Dataset records
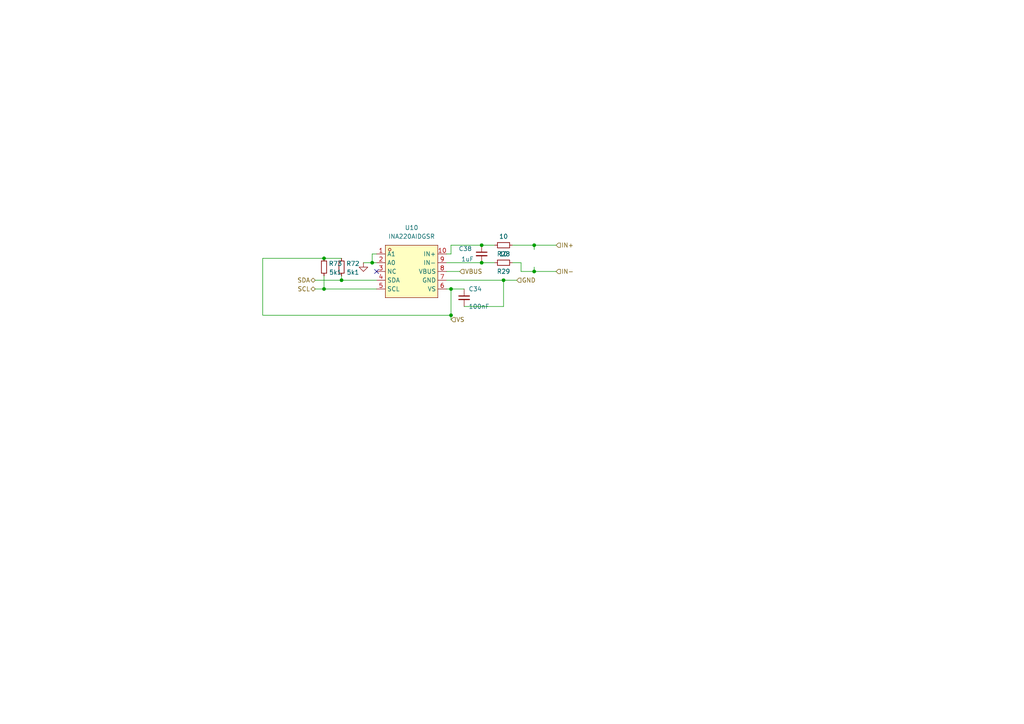
<source format=kicad_sch>
(kicad_sch
	(version 20250114)
	(generator "eeschema")
	(generator_version "9.0")
	(uuid "e1a9e257-8130-4bf5-bfee-af39d4d9bad6")
	(paper "A4")
	
	(junction
		(at 130.81 91.44)
		(diameter 0)
		(color 0 0 0 0)
		(uuid "0436a9d7-89c3-4f25-9d6d-65f869057298")
	)
	(junction
		(at 146.05 81.28)
		(diameter 0)
		(color 0 0 0 0)
		(uuid "09e29313-0eec-4427-bb57-07a169a68d39")
	)
	(junction
		(at 154.94 71.12)
		(diameter 0)
		(color 0 0 0 0)
		(uuid "13dc7b02-61d6-4f0b-a2ea-dc4f959a7ad4")
	)
	(junction
		(at 154.94 78.74)
		(diameter 0)
		(color 0 0 0 0)
		(uuid "1d5fa55e-a886-49b7-a724-3df24862ba6e")
	)
	(junction
		(at 139.7 71.12)
		(diameter 0)
		(color 0 0 0 0)
		(uuid "39a3a4cb-50da-43af-86a8-a9aa352b570a")
	)
	(junction
		(at 93.98 74.93)
		(diameter 0)
		(color 0 0 0 0)
		(uuid "70210bbf-891c-4912-866c-06372835e20f")
	)
	(junction
		(at 99.06 81.28)
		(diameter 0)
		(color 0 0 0 0)
		(uuid "73a8e5ba-32a1-4dc9-8489-3f59576f3343")
	)
	(junction
		(at 93.98 83.82)
		(diameter 0)
		(color 0 0 0 0)
		(uuid "b4a19678-f2a5-400a-ade5-7ddba162e020")
	)
	(junction
		(at 107.95 76.2)
		(diameter 0)
		(color 0 0 0 0)
		(uuid "bcb92259-32fc-49e2-a0a4-6cca714e4112")
	)
	(junction
		(at 130.81 83.82)
		(diameter 0)
		(color 0 0 0 0)
		(uuid "eb4c2363-656a-4087-b86e-ef7d34466e94")
	)
	(junction
		(at 139.7 76.2)
		(diameter 0)
		(color 0 0 0 0)
		(uuid "ecf308cf-7367-4e43-958e-29527c0e3551")
	)
	(no_connect
		(at 109.22 78.74)
		(uuid "809cb63f-e6bc-4ee2-be88-f5070c856333")
	)
	(wire
		(pts
			(xy 76.2 91.44) (xy 76.2 74.93)
		)
		(stroke
			(width 0)
			(type default)
		)
		(uuid "04b8ad46-3180-4865-826d-3246ad009a85")
	)
	(wire
		(pts
			(xy 130.81 83.82) (xy 130.81 91.44)
		)
		(stroke
			(width 0)
			(type default)
		)
		(uuid "0a9b07ea-b09d-449d-ae67-8699dd9c1df2")
	)
	(wire
		(pts
			(xy 91.44 81.28) (xy 99.06 81.28)
		)
		(stroke
			(width 0)
			(type default)
		)
		(uuid "0e3bfeff-6841-4d13-a50f-20497e3d3ef2")
	)
	(wire
		(pts
			(xy 99.06 81.28) (xy 109.22 81.28)
		)
		(stroke
			(width 0)
			(type default)
		)
		(uuid "175b4fb4-ea4b-4844-869c-a8ae85e0eafe")
	)
	(wire
		(pts
			(xy 151.13 78.74) (xy 154.94 78.74)
		)
		(stroke
			(width 0)
			(type default)
		)
		(uuid "1d26dd5e-2852-427d-b980-52c7112e67c7")
	)
	(wire
		(pts
			(xy 129.54 78.74) (xy 133.35 78.74)
		)
		(stroke
			(width 0)
			(type default)
		)
		(uuid "232e9cc1-db34-483a-820a-531f0a8b8be1")
	)
	(wire
		(pts
			(xy 154.94 71.12) (xy 154.94 72.39)
		)
		(stroke
			(width 0)
			(type default)
		)
		(uuid "35ae76de-5ec8-4e66-8507-483391c9132d")
	)
	(wire
		(pts
			(xy 130.81 91.44) (xy 76.2 91.44)
		)
		(stroke
			(width 0)
			(type default)
		)
		(uuid "364149d8-c9c4-4755-b33a-f72415a56f85")
	)
	(wire
		(pts
			(xy 130.81 71.12) (xy 130.81 73.66)
		)
		(stroke
			(width 0)
			(type default)
		)
		(uuid "37241bbc-3bc5-4376-979d-8ae269773ec9")
	)
	(wire
		(pts
			(xy 151.13 76.2) (xy 151.13 78.74)
		)
		(stroke
			(width 0)
			(type default)
		)
		(uuid "41616e96-59f0-4798-9f47-0fcfa63a3e25")
	)
	(wire
		(pts
			(xy 107.95 73.66) (xy 107.95 76.2)
		)
		(stroke
			(width 0)
			(type default)
		)
		(uuid "43e453e6-2e48-4fc5-a303-e5320c17ba55")
	)
	(wire
		(pts
			(xy 93.98 80.01) (xy 93.98 83.82)
		)
		(stroke
			(width 0)
			(type default)
		)
		(uuid "453cf813-6dff-49ca-b571-2a377748a0d5")
	)
	(wire
		(pts
			(xy 76.2 74.93) (xy 93.98 74.93)
		)
		(stroke
			(width 0)
			(type default)
		)
		(uuid "46b64ec2-fa68-47da-a751-9137b8028b1e")
	)
	(wire
		(pts
			(xy 105.41 76.2) (xy 107.95 76.2)
		)
		(stroke
			(width 0)
			(type default)
		)
		(uuid "4e6935f5-d2f7-4eb6-886c-b86d1cc6784e")
	)
	(wire
		(pts
			(xy 129.54 81.28) (xy 146.05 81.28)
		)
		(stroke
			(width 0)
			(type default)
		)
		(uuid "53282c21-aeb5-44d4-8ee0-a49b033e9b2b")
	)
	(wire
		(pts
			(xy 154.94 78.74) (xy 161.29 78.74)
		)
		(stroke
			(width 0)
			(type default)
		)
		(uuid "59cf9cb0-3607-429b-9415-f366f43c3205")
	)
	(wire
		(pts
			(xy 107.95 76.2) (xy 109.22 76.2)
		)
		(stroke
			(width 0)
			(type default)
		)
		(uuid "5e08a3ae-7a0b-4939-9612-32caf8a061e9")
	)
	(wire
		(pts
			(xy 134.62 88.9) (xy 146.05 88.9)
		)
		(stroke
			(width 0)
			(type default)
		)
		(uuid "714336bf-1450-4a63-b0c5-37483ef727cd")
	)
	(wire
		(pts
			(xy 146.05 88.9) (xy 146.05 81.28)
		)
		(stroke
			(width 0)
			(type default)
		)
		(uuid "73461d98-1dff-4c3e-b64f-963cbc443338")
	)
	(wire
		(pts
			(xy 146.05 81.28) (xy 149.86 81.28)
		)
		(stroke
			(width 0)
			(type default)
		)
		(uuid "740e838a-ce3e-4907-8b96-1585484d8f5c")
	)
	(wire
		(pts
			(xy 93.98 74.93) (xy 99.06 74.93)
		)
		(stroke
			(width 0)
			(type default)
		)
		(uuid "7f6c8ecc-c5b6-45c7-add4-ab214fe9a6c6")
	)
	(wire
		(pts
			(xy 130.81 71.12) (xy 139.7 71.12)
		)
		(stroke
			(width 0)
			(type default)
		)
		(uuid "7f97abff-af76-4784-9211-99d250c7b304")
	)
	(wire
		(pts
			(xy 154.94 71.12) (xy 161.29 71.12)
		)
		(stroke
			(width 0)
			(type default)
		)
		(uuid "87b01500-2e79-4086-b7ab-b12f8ef8368e")
	)
	(wire
		(pts
			(xy 154.94 77.47) (xy 154.94 78.74)
		)
		(stroke
			(width 0)
			(type default)
		)
		(uuid "881004ef-09eb-46d5-9579-95f413aa320e")
	)
	(wire
		(pts
			(xy 130.81 91.44) (xy 130.81 92.71)
		)
		(stroke
			(width 0)
			(type default)
		)
		(uuid "8fce221b-7687-40f7-9657-8fdc09560d11")
	)
	(wire
		(pts
			(xy 91.44 83.82) (xy 93.98 83.82)
		)
		(stroke
			(width 0)
			(type default)
		)
		(uuid "905165b0-6191-4b39-add8-f980801e9776")
	)
	(wire
		(pts
			(xy 139.7 71.12) (xy 143.51 71.12)
		)
		(stroke
			(width 0)
			(type default)
		)
		(uuid "96efe953-0b94-4a3c-a188-2ef886917d7a")
	)
	(wire
		(pts
			(xy 109.22 73.66) (xy 107.95 73.66)
		)
		(stroke
			(width 0)
			(type default)
		)
		(uuid "a2d96bd1-e258-4ad0-a947-d3505e5fcece")
	)
	(wire
		(pts
			(xy 93.98 83.82) (xy 109.22 83.82)
		)
		(stroke
			(width 0)
			(type default)
		)
		(uuid "ae9a4b03-a43a-4c1b-87ad-3365039c79f4")
	)
	(wire
		(pts
			(xy 130.81 73.66) (xy 129.54 73.66)
		)
		(stroke
			(width 0)
			(type default)
		)
		(uuid "b33edebc-3966-481b-b623-056b9b60e3d2")
	)
	(wire
		(pts
			(xy 130.81 83.82) (xy 134.62 83.82)
		)
		(stroke
			(width 0)
			(type default)
		)
		(uuid "b88c4198-296a-4fec-a919-ba719dab5e8e")
	)
	(wire
		(pts
			(xy 148.59 71.12) (xy 154.94 71.12)
		)
		(stroke
			(width 0)
			(type default)
		)
		(uuid "b9efe1b0-685b-4281-b402-5bd6fcf16ac5")
	)
	(wire
		(pts
			(xy 129.54 83.82) (xy 130.81 83.82)
		)
		(stroke
			(width 0)
			(type default)
		)
		(uuid "bb00f672-1367-4c37-9a33-09909447b7de")
	)
	(wire
		(pts
			(xy 99.06 80.01) (xy 99.06 81.28)
		)
		(stroke
			(width 0)
			(type default)
		)
		(uuid "c021760a-3df4-4bd8-ae78-fb1922ab39dc")
	)
	(wire
		(pts
			(xy 148.59 76.2) (xy 151.13 76.2)
		)
		(stroke
			(width 0)
			(type default)
		)
		(uuid "e5b76a61-8d63-4fca-91bd-1f93950f0584")
	)
	(wire
		(pts
			(xy 129.54 76.2) (xy 139.7 76.2)
		)
		(stroke
			(width 0)
			(type default)
		)
		(uuid "ec78e743-5ccf-48a3-aed4-5f23a266694a")
	)
	(wire
		(pts
			(xy 139.7 76.2) (xy 143.51 76.2)
		)
		(stroke
			(width 0)
			(type default)
		)
		(uuid "fc65ca95-2a25-4bc5-8e31-4ac3ae710b26")
	)
	(hierarchical_label "IN-"
		(shape input)
		(at 161.29 78.74 0)
		(effects
			(font
				(size 1.27 1.27)
			)
			(justify left)
		)
		(uuid "38febe66-26d3-4c4b-a6ff-5be6a745db64")
	)
	(hierarchical_label "IN+"
		(shape input)
		(at 161.29 71.12 0)
		(effects
			(font
				(size 1.27 1.27)
			)
			(justify left)
		)
		(uuid "436303d8-434b-4586-8b99-b2cc739c9005")
	)
	(hierarchical_label "VBUS"
		(shape input)
		(at 133.35 78.74 0)
		(effects
			(font
				(size 1.27 1.27)
			)
			(justify left)
		)
		(uuid "68a3cfbd-bbd2-4f97-8dca-2ea34e10dd9c")
	)
	(hierarchical_label "SDA"
		(shape bidirectional)
		(at 91.44 81.28 180)
		(effects
			(font
				(size 1.27 1.27)
			)
			(justify right)
		)
		(uuid "79dbcd34-d4a6-4d20-8911-9c6301ab5ac4")
	)
	(hierarchical_label "GND"
		(shape input)
		(at 149.86 81.28 0)
		(effects
			(font
				(size 1.27 1.27)
			)
			(justify left)
		)
		(uuid "912b0620-5d08-45d9-b2d2-4afbcd1ff15a")
	)
	(hierarchical_label "SCL"
		(shape bidirectional)
		(at 91.44 83.82 180)
		(effects
			(font
				(size 1.27 1.27)
			)
			(justify right)
		)
		(uuid "a348219a-461f-4c8f-8523-0d65ad8abdfe")
	)
	(hierarchical_label "VS"
		(shape input)
		(at 130.81 92.71 0)
		(effects
			(font
				(size 1.27 1.27)
			)
			(justify left)
		)
		(uuid "bd09ecc1-0ac9-4fb5-9172-c3d81f8e1465")
	)
	(symbol
		(lib_id "Device:C_Small")
		(at 134.62 86.36 0)
		(unit 1)
		(exclude_from_sim no)
		(in_bom yes)
		(on_board yes)
		(dnp no)
		(uuid "19465a8f-a0f2-423f-ae1f-b3c9107e2a58")
		(property "Reference" "C34"
			(at 135.89 83.8199 0)
			(effects
				(font
					(size 1.27 1.27)
				)
				(justify left)
			)
		)
		(property "Value" "100nF"
			(at 135.89 88.8999 0)
			(effects
				(font
					(size 1.27 1.27)
				)
				(justify left)
			)
		)
		(property "Footprint" "Capacitor_SMD:C_0402_1005Metric"
			(at 134.62 86.36 0)
			(effects
				(font
					(size 1.27 1.27)
				)
				(hide yes)
			)
		)
		(property "Datasheet" "~"
			(at 134.62 86.36 0)
			(effects
				(font
					(size 1.27 1.27)
				)
				(hide yes)
			)
		)
		(property "Description" "Unpolarized capacitor, small symbol"
			(at 134.62 86.36 0)
			(effects
				(font
					(size 1.27 1.27)
				)
				(hide yes)
			)
		)
		(property "LCSC" "C1525"
			(at 134.62 86.36 0)
			(effects
				(font
					(size 1.27 1.27)
				)
				(hide yes)
			)
		)
		(pin "1"
			(uuid "b9e6a6b8-2588-4721-8dd0-228429a4d95b")
		)
		(pin "2"
			(uuid "702937d2-414a-47c1-8b71-a5667209b3a4")
		)
		(instances
			(project "BrickBase02"
				(path "/ba62e47e-9e07-4e97-ab08-24b670d50f97/950b04ce-ebd9-4c04-9e07-a583da8377c5"
					(reference "C34")
					(unit 1)
				)
			)
		)
	)
	(symbol
		(lib_id "power:GND")
		(at 105.41 76.2 0)
		(mirror y)
		(unit 1)
		(exclude_from_sim no)
		(in_bom yes)
		(on_board yes)
		(dnp no)
		(uuid "1f72d240-c21a-4145-89be-ce1b797ba1c1")
		(property "Reference" "#PWR032"
			(at 105.41 82.55 0)
			(effects
				(font
					(size 1.27 1.27)
				)
				(hide yes)
			)
		)
		(property "Value" "GND"
			(at 105.41 81.28 0)
			(effects
				(font
					(size 1.27 1.27)
				)
				(hide yes)
			)
		)
		(property "Footprint" ""
			(at 105.41 76.2 0)
			(effects
				(font
					(size 1.27 1.27)
				)
				(hide yes)
			)
		)
		(property "Datasheet" ""
			(at 105.41 76.2 0)
			(effects
				(font
					(size 1.27 1.27)
				)
				(hide yes)
			)
		)
		(property "Description" "Power symbol creates a global label with name \"GND\" , ground"
			(at 105.41 76.2 0)
			(effects
				(font
					(size 1.27 1.27)
				)
				(hide yes)
			)
		)
		(pin "1"
			(uuid "f04b20e8-3660-46ae-9eac-53a18c4ca5f6")
		)
		(instances
			(project "BrickBase02"
				(path "/ba62e47e-9e07-4e97-ab08-24b670d50f97/950b04ce-ebd9-4c04-9e07-a583da8377c5"
					(reference "#PWR032")
					(unit 1)
				)
			)
		)
	)
	(symbol
		(lib_id "Device:R_Small")
		(at 146.05 71.12 90)
		(mirror x)
		(unit 1)
		(exclude_from_sim no)
		(in_bom yes)
		(on_board yes)
		(dnp no)
		(uuid "3e5017b2-dbba-4670-9e53-650d6a97eb64")
		(property "Reference" "R28"
			(at 146.05 73.66 90)
			(effects
				(font
					(size 1.27 1.27)
				)
			)
		)
		(property "Value" "10"
			(at 146.05 68.58 90)
			(effects
				(font
					(size 1.27 1.27)
				)
			)
		)
		(property "Footprint" "Resistor_SMD:R_0402_1005Metric"
			(at 146.05 71.12 0)
			(effects
				(font
					(size 1.27 1.27)
				)
				(hide yes)
			)
		)
		(property "Datasheet" "~"
			(at 146.05 71.12 0)
			(effects
				(font
					(size 1.27 1.27)
				)
				(hide yes)
			)
		)
		(property "Description" "Resistor, small symbol"
			(at 146.05 71.12 0)
			(effects
				(font
					(size 1.27 1.27)
				)
				(hide yes)
			)
		)
		(property "LCSC" "C25077"
			(at 146.05 71.12 0)
			(effects
				(font
					(size 1.27 1.27)
				)
				(hide yes)
			)
		)
		(pin "1"
			(uuid "907803da-db45-4b88-ba1b-fd13fd36185c")
		)
		(pin "2"
			(uuid "c7152715-3a99-4b2b-96a4-3732c23a6077")
		)
		(instances
			(project "BrickBase02"
				(path "/ba62e47e-9e07-4e97-ab08-24b670d50f97/950b04ce-ebd9-4c04-9e07-a583da8377c5"
					(reference "R28")
					(unit 1)
				)
			)
		)
	)
	(symbol
		(lib_id "Device:C_Small")
		(at 139.7 73.66 0)
		(mirror y)
		(unit 1)
		(exclude_from_sim no)
		(in_bom yes)
		(on_board yes)
		(dnp no)
		(uuid "563807dd-3a02-491e-ad69-a0dcb5b4632b")
		(property "Reference" "C38"
			(at 136.906 72.136 0)
			(effects
				(font
					(size 1.27 1.27)
				)
				(justify left)
			)
		)
		(property "Value" "1uF"
			(at 137.414 75.184 0)
			(effects
				(font
					(size 1.27 1.27)
				)
				(justify left)
			)
		)
		(property "Footprint" "Capacitor_SMD:C_0402_1005Metric"
			(at 139.7 73.66 0)
			(effects
				(font
					(size 1.27 1.27)
				)
				(hide yes)
			)
		)
		(property "Datasheet" "~"
			(at 139.7 73.66 0)
			(effects
				(font
					(size 1.27 1.27)
				)
				(hide yes)
			)
		)
		(property "Description" "Unpolarized capacitor, small symbol"
			(at 139.7 73.66 0)
			(effects
				(font
					(size 1.27 1.27)
				)
				(hide yes)
			)
		)
		(property "LCSC" "C52923"
			(at 139.7 73.66 0)
			(effects
				(font
					(size 1.27 1.27)
				)
				(hide yes)
			)
		)
		(pin "1"
			(uuid "82524392-dff3-41a3-b96d-34030d1c7458")
		)
		(pin "2"
			(uuid "708482f3-5ab0-4518-a0c1-694f8714496a")
		)
		(instances
			(project "BrickBase02"
				(path "/ba62e47e-9e07-4e97-ab08-24b670d50f97/950b04ce-ebd9-4c04-9e07-a583da8377c5"
					(reference "C38")
					(unit 1)
				)
			)
		)
	)
	(symbol
		(lib_id "Device:R_Small")
		(at 99.06 77.47 0)
		(mirror x)
		(unit 1)
		(exclude_from_sim no)
		(in_bom yes)
		(on_board yes)
		(dnp no)
		(uuid "6acaf23b-6eea-49c0-8f28-6c585fd8d40c")
		(property "Reference" "R72"
			(at 102.362 76.454 0)
			(effects
				(font
					(size 1.27 1.27)
				)
			)
		)
		(property "Value" "5k1"
			(at 102.362 78.994 0)
			(effects
				(font
					(size 1.27 1.27)
				)
			)
		)
		(property "Footprint" "Resistor_SMD:R_0402_1005Metric"
			(at 99.06 77.47 0)
			(effects
				(font
					(size 1.27 1.27)
				)
				(hide yes)
			)
		)
		(property "Datasheet" "~"
			(at 99.06 77.47 0)
			(effects
				(font
					(size 1.27 1.27)
				)
				(hide yes)
			)
		)
		(property "Description" "Resistor, small symbol"
			(at 99.06 77.47 0)
			(effects
				(font
					(size 1.27 1.27)
				)
				(hide yes)
			)
		)
		(property "LCSC" "C25905"
			(at 99.06 77.47 0)
			(effects
				(font
					(size 1.27 1.27)
				)
				(hide yes)
			)
		)
		(pin "1"
			(uuid "f9c516c0-3697-4916-9536-d89366b773f9")
		)
		(pin "2"
			(uuid "8006e35d-7b13-418e-af8c-238836af43d6")
		)
		(instances
			(project "BrickBase02"
				(path "/ba62e47e-9e07-4e97-ab08-24b670d50f97/950b04ce-ebd9-4c04-9e07-a583da8377c5"
					(reference "R72")
					(unit 1)
				)
			)
		)
	)
	(symbol
		(lib_id "Device:R_Small")
		(at 93.98 77.47 0)
		(mirror x)
		(unit 1)
		(exclude_from_sim no)
		(in_bom yes)
		(on_board yes)
		(dnp no)
		(uuid "6ae295b1-5d96-4548-b431-d3acafd9c229")
		(property "Reference" "R73"
			(at 97.282 76.454 0)
			(effects
				(font
					(size 1.27 1.27)
				)
			)
		)
		(property "Value" "5k1"
			(at 97.282 78.994 0)
			(effects
				(font
					(size 1.27 1.27)
				)
			)
		)
		(property "Footprint" "Resistor_SMD:R_0402_1005Metric"
			(at 93.98 77.47 0)
			(effects
				(font
					(size 1.27 1.27)
				)
				(hide yes)
			)
		)
		(property "Datasheet" "~"
			(at 93.98 77.47 0)
			(effects
				(font
					(size 1.27 1.27)
				)
				(hide yes)
			)
		)
		(property "Description" "Resistor, small symbol"
			(at 93.98 77.47 0)
			(effects
				(font
					(size 1.27 1.27)
				)
				(hide yes)
			)
		)
		(property "LCSC" "C25905"
			(at 93.98 77.47 0)
			(effects
				(font
					(size 1.27 1.27)
				)
				(hide yes)
			)
		)
		(pin "1"
			(uuid "2890b814-be71-485c-8a67-cc71e727cd2d")
		)
		(pin "2"
			(uuid "cd20c74c-3e28-4b6b-89d0-45087342f6b2")
		)
		(instances
			(project "BrickBase02"
				(path "/ba62e47e-9e07-4e97-ab08-24b670d50f97/950b04ce-ebd9-4c04-9e07-a583da8377c5"
					(reference "R73")
					(unit 1)
				)
			)
		)
	)
	(symbol
		(lib_id "lcsc:INA220AIDGSR")
		(at 119.38 78.74 0)
		(unit 1)
		(exclude_from_sim no)
		(in_bom yes)
		(on_board yes)
		(dnp no)
		(fields_autoplaced yes)
		(uuid "73c07b62-bba0-4bd7-9044-792df95b6784")
		(property "Reference" "U10"
			(at 119.38 66.04 0)
			(effects
				(font
					(size 1.27 1.27)
				)
			)
		)
		(property "Value" "INA220AIDGSR"
			(at 119.38 68.58 0)
			(effects
				(font
					(size 1.27 1.27)
				)
			)
		)
		(property "Footprint" "lcsc:VSSOP-10_L3.0-W3.0-P0.50-LS4.9-BL"
			(at 119.38 91.44 0)
			(effects
				(font
					(size 1.27 1.27)
				)
				(hide yes)
			)
		)
		(property "Datasheet" "https://www.ti.com/lit/ds/symlink/ina220.pdf?ts=1736710620691"
			(at 119.38 78.74 0)
			(effects
				(font
					(size 1.27 1.27)
				)
				(hide yes)
			)
		)
		(property "Description" ""
			(at 119.38 78.74 0)
			(effects
				(font
					(size 1.27 1.27)
				)
				(hide yes)
			)
		)
		(property "LCSC Part" "C543040"
			(at 119.38 93.98 0)
			(effects
				(font
					(size 1.27 1.27)
				)
				(hide yes)
			)
		)
		(pin "3"
			(uuid "448859e0-cc20-4ead-af7d-2118bda16b6c")
		)
		(pin "1"
			(uuid "6b5e7c52-447b-40cd-ad33-65e5398f8300")
		)
		(pin "10"
			(uuid "3e989ded-078c-4187-b419-52130990dcf7")
		)
		(pin "2"
			(uuid "c9946201-328e-42e4-8a16-b5a57998f3af")
		)
		(pin "4"
			(uuid "d59ec339-0106-463c-a1fa-5672cab946dd")
		)
		(pin "5"
			(uuid "59fc98f2-665d-45ba-bfc7-ae55421f1e3b")
		)
		(pin "6"
			(uuid "d849251b-3909-48c1-8a81-19cc60d21a13")
		)
		(pin "7"
			(uuid "b91c12e3-8cff-4079-a45d-3e0a2f780a3d")
		)
		(pin "8"
			(uuid "0cc74f16-4af8-4c45-94e7-af941168a802")
		)
		(pin "9"
			(uuid "af15f4e3-e9d6-4266-861f-e6ead5e704d8")
		)
		(instances
			(project "BrickBase02"
				(path "/ba62e47e-9e07-4e97-ab08-24b670d50f97/950b04ce-ebd9-4c04-9e07-a583da8377c5"
					(reference "U10")
					(unit 1)
				)
			)
		)
	)
	(symbol
		(lib_id "Device:R_Small")
		(at 146.05 76.2 90)
		(mirror x)
		(unit 1)
		(exclude_from_sim no)
		(in_bom yes)
		(on_board yes)
		(dnp no)
		(uuid "c035ce93-15d8-4414-9af3-67ae61da598b")
		(property "Reference" "R29"
			(at 146.05 78.74 90)
			(effects
				(font
					(size 1.27 1.27)
				)
			)
		)
		(property "Value" "10"
			(at 146.05 73.66 90)
			(effects
				(font
					(size 1.27 1.27)
				)
			)
		)
		(property "Footprint" "Resistor_SMD:R_0402_1005Metric"
			(at 146.05 76.2 0)
			(effects
				(font
					(size 1.27 1.27)
				)
				(hide yes)
			)
		)
		(property "Datasheet" "~"
			(at 146.05 76.2 0)
			(effects
				(font
					(size 1.27 1.27)
				)
				(hide yes)
			)
		)
		(property "Description" "Resistor, small symbol"
			(at 146.05 76.2 0)
			(effects
				(font
					(size 1.27 1.27)
				)
				(hide yes)
			)
		)
		(property "LCSC" "C25077"
			(at 146.05 76.2 0)
			(effects
				(font
					(size 1.27 1.27)
				)
				(hide yes)
			)
		)
		(pin "1"
			(uuid "31d186af-51be-4e0d-bd0b-35d09f0566b2")
		)
		(pin "2"
			(uuid "67981f0b-0d62-47af-bdd3-066a15f5defb")
		)
		(instances
			(project "BrickBase02"
				(path "/ba62e47e-9e07-4e97-ab08-24b670d50f97/950b04ce-ebd9-4c04-9e07-a583da8377c5"
					(reference "R29")
					(unit 1)
				)
			)
		)
	)
)

</source>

REQUIREMENT :: A copy of each line above that holds the word "Value" is the expected answer.

RESPONSE ::
		(property "Value" "100nF"
		(property "Value" "GND"
		(property "Value" "10"
		(property "Value" "1uF"
		(property "Value" "5k1"
		(property "Value" "5k1"
		(property "Value" "INA220AIDGSR"
		(property "Value" "10"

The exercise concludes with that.